Se fôssemos julgar o primeiro
ano do presidente Lula com base em suas promessas de campanha,
a nota seria zero.
O nível de emprego piorou,
as relações de trabalho, com o aumento da informalidade,
ficaram ainda mais precárias e a renda do trabalhador
continuou caindo.
Como Lula se elegeu baseado nas promessas
de mais dinheiro no bolso dos mais pobres -e justamente aí
está o principal indicador-, o primeiro ano de governo
poderia ser tido como um "ano perdido".
Não se viu nenhum programa
inovador de investimentos sociais. Não mudaram, exceto
nas intenções do Bolsa-Família, a fragmentação
e a dispersão dos programas de combate à miséria.
As ações em prol da juventude são tímidas,
ousaria dizer quase inexistentes. Isso significa dizer que
as ações contra a violência são
igualmente frágeis.
O Fome Zero nasceu desnutrido, continua
desnutrido e chegou a ressuscitar práticas antigas,
como a distribuição de leite. Tal improvisação
e falta de consistência fragilizaram a imagem de inovação
social tão associada ao PT.
As metrópoles explodem, mas
o governo não apresentou um plano abrangente de intervenção
urbana apesar de ter criado o Ministério das Cidades.
A ministra Benedita da Silva, justa ou injustamente, notabilizou-se
mais pelas viagens que fez do que pelos benefícios
sociais que distribuiu.
O ministro Cristovam Buarque saiu-se
melhor, até agora, como um formador de opinião
a apontar as mazelas e dificuldades da educação
do que como o responsável pela apresentação
de soluções concretas para superá-las.
Lula começou seu mandato fazendo
estardalhaço com o programa Fome Zero, mas o "zero"

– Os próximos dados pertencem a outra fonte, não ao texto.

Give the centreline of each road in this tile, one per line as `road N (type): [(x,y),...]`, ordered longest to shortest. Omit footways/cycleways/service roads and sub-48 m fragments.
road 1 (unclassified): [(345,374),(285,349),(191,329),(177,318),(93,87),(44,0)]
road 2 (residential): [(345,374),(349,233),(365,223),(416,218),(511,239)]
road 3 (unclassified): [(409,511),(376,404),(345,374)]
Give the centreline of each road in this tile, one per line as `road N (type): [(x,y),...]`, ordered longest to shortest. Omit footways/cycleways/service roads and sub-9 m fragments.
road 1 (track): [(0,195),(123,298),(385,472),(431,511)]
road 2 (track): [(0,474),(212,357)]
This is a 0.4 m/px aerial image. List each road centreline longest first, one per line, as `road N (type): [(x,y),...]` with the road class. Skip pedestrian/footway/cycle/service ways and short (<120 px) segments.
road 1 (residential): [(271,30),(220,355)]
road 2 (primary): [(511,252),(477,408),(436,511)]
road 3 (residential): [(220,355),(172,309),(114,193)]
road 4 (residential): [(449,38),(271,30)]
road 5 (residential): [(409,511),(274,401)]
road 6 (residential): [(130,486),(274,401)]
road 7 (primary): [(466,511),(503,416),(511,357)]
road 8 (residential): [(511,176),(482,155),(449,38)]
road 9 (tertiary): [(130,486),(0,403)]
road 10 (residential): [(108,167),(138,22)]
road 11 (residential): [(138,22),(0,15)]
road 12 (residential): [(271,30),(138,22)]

ficou mesmo para o crescimento econômico. Daí
que a nota do governo, visto do palanque, é zero.
Dar nota da perspectiva do palanque
é, porém, injusto.
Se eu tivesse de dar uma nota, faria
uma ponderação entre o que se prometeu, o que
se poderia efetivamente apresentar e o que se impediu que
acontecesse.
Desses três índices,
dou peso maior ao que ele evitou. Até porque nunca
imaginei (nem muito menos escrevi) que qualquer presidente
que assumisse nas condições em que Lula assumiu
pudesse levar o país a ter crescimento alto, baixando
o desemprego e aumentando os salários. Talvez pudesse
ser um pouco melhor, mas nunca muito melhor.
O valor do mandato de Lula até
agora está no fato de que acabamos o ano com a inflação
em baixa, com os juros altos, mas caindo. Manteve-se a estabilidade.
Alguém poderia dizer que Lula foi bem porque ajudou
a manter o que seu antecessor conquistou. É, de certa
forma, verdade.
Se o presidente não conseguisse
rapidamente dissipar os receios de que, uma vez no poder,
faria maluquices, estaríamos agora à beira do
desespero, falando em moratória, rompimento com o FMI,
evasão de divisas, agitações sociais
ou coisas parecidas. Certamente a inflação estaria
devorando ainda mais vorazmente os salários.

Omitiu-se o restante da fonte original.